Bahasa yang digunakan dalam penulisan buku ini juga sangat menarik, karena
penulis mampu menggunakan bahasa yang sangat imajinatif yang mampu menyeret
pembaca dalam imajinasi tentang cerita yang ada di buku tersebut. Selain itu, buku ini
juga ditulis menggunakan Bahasa Indonesia yang baik dan benar, dan jiga menggunakan
beberapa kata serapan dari Bahasa Jawa Kuno yang dilengkapi dengang glosarium (arti
kata) juga sehingga memudahkan pembaca untuk lebih mengerti maksud cerita.
Organisasi sudah baik, dan tidak membingungkan pembaca.

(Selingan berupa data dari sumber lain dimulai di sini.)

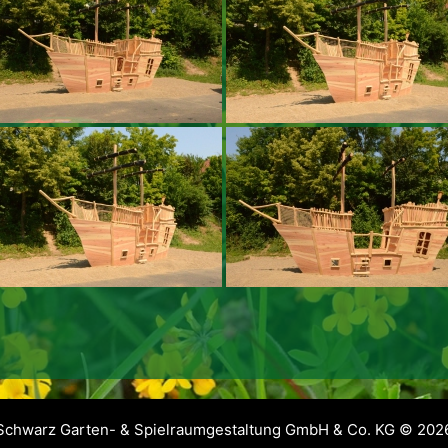
Schwarz Garten- & Spielraumgestaltung GmbH & Co. KG © 202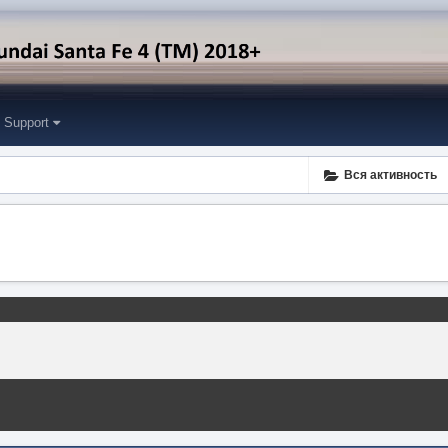
Support
Вся активность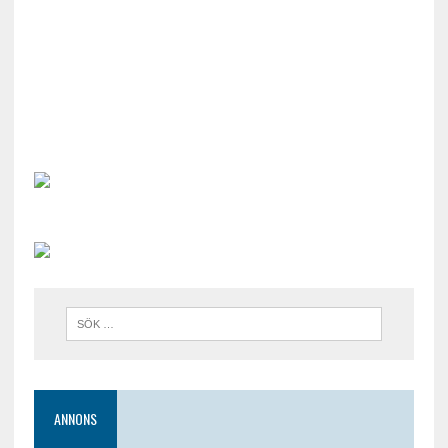
ANNONS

Tata letaknya juga
sudah cukup nyaman untuk dilihat saat kita membaca buku tersebut, kertasnya juga
merupakan kertas berkualitas tinggi dan warnanya tidak terlalu putih sehingga tidak
membuat mata cepat lelah saat membacanyanya.
2. Kekurangan
Meskipun antara sampu dan isi cerita memang sudah sesuai, namun menurut saya
samppul buku ini kurang menarik perhatian kita sebagi pembaca terutama anak muda.
Sampulnya terlalu gelap dan gambarnyapun juga kurang menarik.

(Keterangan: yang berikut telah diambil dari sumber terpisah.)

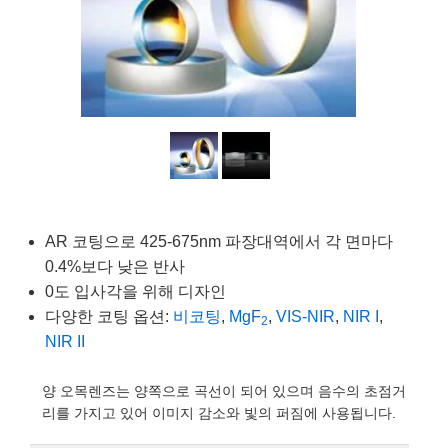
semblies
splitters
s
 Objectives
as
nt Tools
echnologies
llumination
실 또는 제품생산
Test Targets
d Testing and Detection
ns Accessories
tical Components
roscopy
mechanics
명
ameras
tical Components
ty
MR
Testing and Detection
d Lab and Production
ptics
nd Isolators
e Systems
 Cameras
g and Detection
rial Processing
 Lab and Production
cs
rization
 Filters
cessories and Optomechanics
실 또는 제품생산
oherence Tomography
ner
cs
ms
oom Lenses
d Interface Cameras
Optics
학 신제품
y Targets
ystems
AR 코팅으로 425-675nm 파장대역에서 각 면마다
0.4%보다 낮은 반사
eam Sputtering) Coated Optics
nd Stage Micrometers
ras
ng Development Systems
0도 입사각을 위해 디자인
다양한 코팅 옵션:
비코팅
,
MgF
,
VIS-NIR
,
NIR I
,
e Optical Elements (DOE)
y Mechanics
hoto-Optical Company
2
NIR II
s
양 오목렌즈는 양쪽으로 곡선이 되어 있으며 음수의 초점거
es and Couplers
리를 가지고 있어 이미지 감소와 빛의 퍼짐에 사용됩니다.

Alur cerita dari buku ini merupakan alur cerita campuran, jadi kadang ada di
masa lalu kemudian kembali ke masa daat ini. Selain itu lata cerita dan tokoh yang
diceritakan sering berganti-ganti, misalnya bab ini menceritakan perjalanan Gajah Mada
lalu bab selanjutnya tiba-tiba menceritakan keadaan para sekar kedhaton. Mungkin
pembaca yang kurang dapat mencermati dan kurang bisa mengerti alur cerita buku ini
dapat dibuat bingung karenanya.
E. Simpulan
Buku Gajah Mada : Makar Dharmaputra ini menurut saya layak dijadikan
sebagi bahan referensi penyegar otak dan hati kita, terutama para pelajar dan kawula
pendidikan karena dibalik cerita Gajah Mada yang sangat menarik ini tersirat banyak
pelajaran moral yang dapat kita tiru dan mungkin saat ini sudah jarang ditemui. Dibalik
kisah perjuangannya buku ini juga menyimpan pendidikan karakter bagi kita para
pembaca. Dengan membaca buku ini, selain mendapat hiburan dari cerita yang disajikan
kita juga dapat melakukan petualangan sejarah dan dapat mengetahui lebih dalam lagi
sejarah yang sebelumnya hanya kita dengar garis besarnya saja dari guru sejarah kita di
kelas atau dari buku pelajaran. Jadi dengan membaca buku ini, kita dapat mempelajari
sejarah dengan cara yang lebih mengasyikkan dan menghibur, dengan cerita yang lebih
mudah dipahami dan tidak membosankan.